Your assignment.
The required output consists solely of the lines from the line containing "259 360 22.64" through the end of the records, copied exactly.

Collected data entries
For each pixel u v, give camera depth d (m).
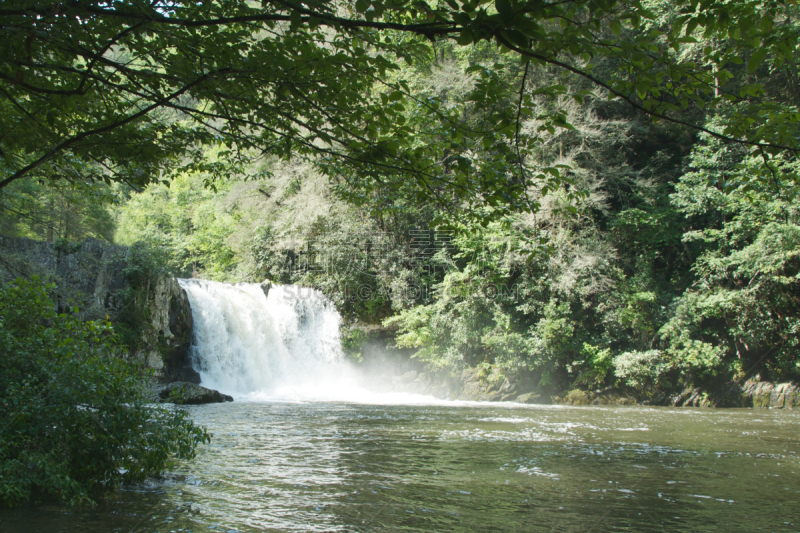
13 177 4.08
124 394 5.55
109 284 18.11
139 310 18.00
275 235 28.02
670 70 3.39
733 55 3.54
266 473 6.68
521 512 5.26
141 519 4.64
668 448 9.16
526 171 4.62
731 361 20.59
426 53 4.03
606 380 21.34
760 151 3.85
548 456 8.21
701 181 21.97
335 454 8.09
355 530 4.63
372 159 4.45
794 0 3.34
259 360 22.64
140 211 39.03
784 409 18.23
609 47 3.38
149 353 18.09
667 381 20.72
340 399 19.45
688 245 24.38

Exercise response.
259 360 22.64
140 211 39.03
784 409 18.23
609 47 3.38
149 353 18.09
667 381 20.72
340 399 19.45
688 245 24.38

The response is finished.